Crepare di maggio non ci sono prove
Ci vuole coraggio andar punto e altrove
Un pensiero ostaggio di giornate afose
Un triste villaggio e il perché delle cose
Nel piccolo viaggio che mi fu concesso
Svanisce, miraggio, col tempo, l’adesso
Crepare di maggio non ci sono prove
Ci vuole coraggio andar punto e altrove
Un pensiero ostaggio di giornate afose
Un triste villaggio e il perché delle cose
Nel piccolo viaggio che mi fu concesso
Svanisce, miraggio, col tempo, l’adesso
E non ho le energie per salvarmi,
il piano B a cui dovevo rifarmi.
Non ho pezzi di me che ho congelato,
tutto esposto al modo consacrato.
Nel dubbio che qualcosa esista veramente,
sintesi o prolasso del tutto o del niente.
E non è utile capire.
E non serve sputare via qualche parola,
che assomigli a quanto noto in gola.
Nemmeno farti felice mi consola.
Ho solo un’anima e un’anima sola.
Mi cospargo delle mie dipendenze futili
mentre non sono più nemmeno l’attesa
di quello che non sarei diventato
Decadono gli alibi delle mie inappetenze
Il principio rigido che elessi riparo
resta vapore pallido sul mare che ogni sera saluto
Senza essere nave che salpa
Senza essere porto che accoglie.
Davanti un lastricato di mattonelle grigie
Camminare accorto a non toccare le fughe
Di tanto in tanto poi guardarsi attorno.
C’era un ragazzo con l’occhio offeso
Davanti un lastricato di mattonelle grigie
Camminare accorto a non toccare le fughe
Di tanto in tanto poi guardarsi attorno.
C’era un ragazzo con l’occhio offeso
Un altro solo e in sovrappeso
Davanti un lastricato di mattonelle grigie
Camminare accorto a non toccare le fughe
Di tanto in tanto poi guardarsi attorno.
C’era un ragazzo con l’occhio offeso
Un altro solo e in sovrappeso
C’era una donna e si nascondeva
Davanti un lastricato di mattonelle grigie
Camminare accorto a non toccare le fughe
Di tanto in tanto poi guardarsi attorno.
C’era un ragazzo con l’occhio offeso
Un altro solo e in sovrappeso
C’era una donna e si nascondeva
Un vecchio smunto che non piangeva
Davanti un lastricato di mattonelle grigie
Camminare accorto a non toccare le fughe
Di tanto in tanto poi guardarsi attorno
E chiedere come stai a chi si incontra
E quasi mai aspettare la risposta
Sciocco chi prova a disfarsene in strada
Sciocco chi cova dignità di rabbia
Tengo per mano le mie debolezze,
le porterò a pisciare giù al prato
Ed alla sera sotto le stesse lenzuola,
come un’amante che ormai troppo conosce di te
Mi commuovono gli inizi in fondo a un caffè,
dentro albe assolate ch’è più facile andare.
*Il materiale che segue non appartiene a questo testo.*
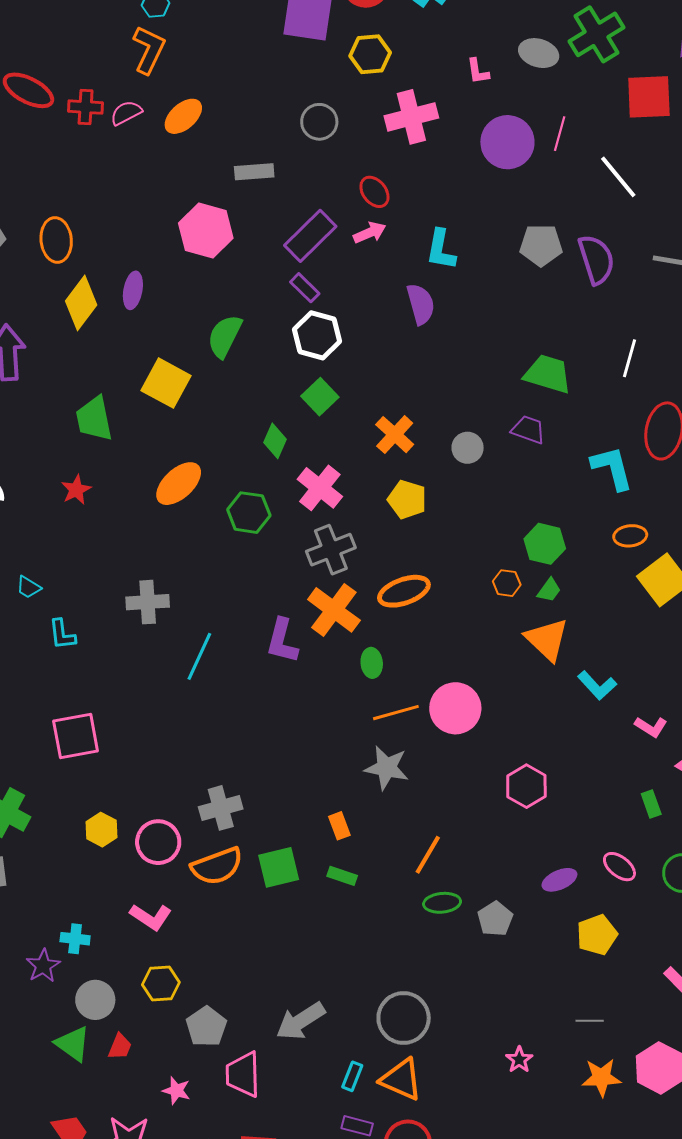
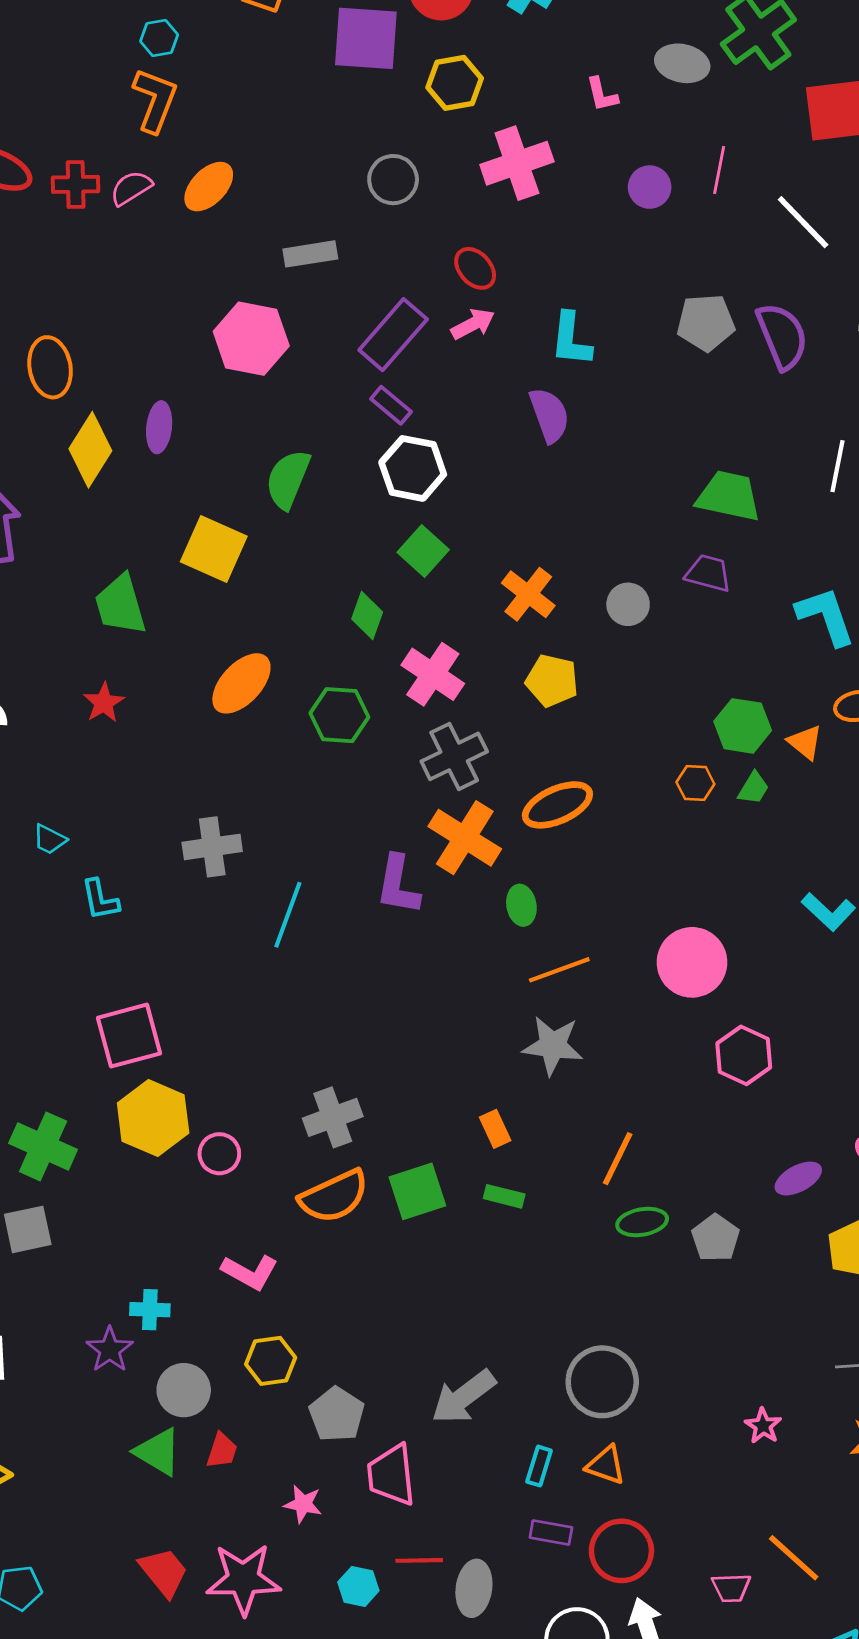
purple circle: (507, 142) -> (650, 187), size x0.6
orange triangle: (547, 639) -> (805, 742), moved, size x0.6
pink circle: (455, 708) -> (692, 962), moved
yellow hexagon: (101, 830) -> (153, 1118), moved, size x1.6
pink circle: (158, 842) -> (219, 1154), moved, size x0.7
orange triangle: (401, 1079) -> (606, 1465), size x0.7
Mi commuovono i piedi dei bambini e le mani dei vecchi,
quel mare in tempesta da conquistare,
quel porto di quiete, poi, da guadagnare.
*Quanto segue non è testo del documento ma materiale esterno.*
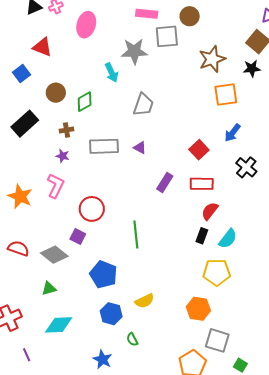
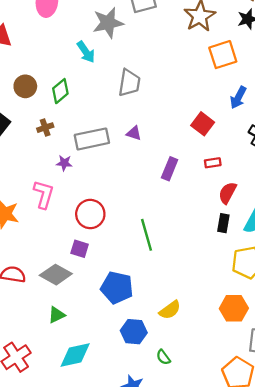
purple star: (63, 156) -> (64, 163), moved
red rectangle: (202, 184) -> (213, 163), size x0.6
Mi commuove la polvere delle cose lasciate,
quello che forse sarebbe potuto essere
e che per ciò deve essere dimenticato.
Mi commuovono le luci di natale quando le guardo da solo,
appese come sogni fradici ad asciugare.
Mi commuove la piazza quando non c’è nessuno.
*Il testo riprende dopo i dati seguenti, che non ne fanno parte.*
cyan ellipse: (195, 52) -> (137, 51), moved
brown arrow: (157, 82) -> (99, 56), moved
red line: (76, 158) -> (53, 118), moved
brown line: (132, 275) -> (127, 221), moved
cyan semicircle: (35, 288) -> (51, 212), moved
Le vite negli angoli, non ancora pensate.
Il tempo mai scritto.
Gli auguri non dati.

Vago
aereo
sentiero
nomade
soffiato
da eventi
Nel freddo
rigido
pensiero
monade
transitorietà
violenti
Nel mio giardino ci sono un cane, un ranocchio che non sarà principe e un pensiero che non sarà principio.
Mi stanno lì, tutto il tempo ad aspettare,
nello spicchio di sole tra l’inizio e il rumore.
Io sto lì a guardarli per un po’,
alla finestra di un altro giorno come un altro giorno.
Tocco il vetro con un’unghia per farli voltare.
Poi preparo qualcosa da mangiare:
una ciotola, il bacio di una principessa inventata e un altro giorno come un altro giorno.
Flebile il tuo respiro senza parole
Sottile la tua pelle senza più umidità
Quella tua mano stretta, diventando carezza,
mi diceva mi resti anche se te ne vai
Ho percorso stazioni, ma ero fermo a un’estate
Mentre tu eri già in viaggio dove niente si sa
E ho dormito la mia ultima notte di bambino
E tu la tua prima d’eternità
Chissà che forma nuova avrà la mia malinconia,
la strada che ha sbucciato ginocchia e poesia.
Chissà se queste rime saranno porcheria,
se poi lascerò in ordine prima di andare via.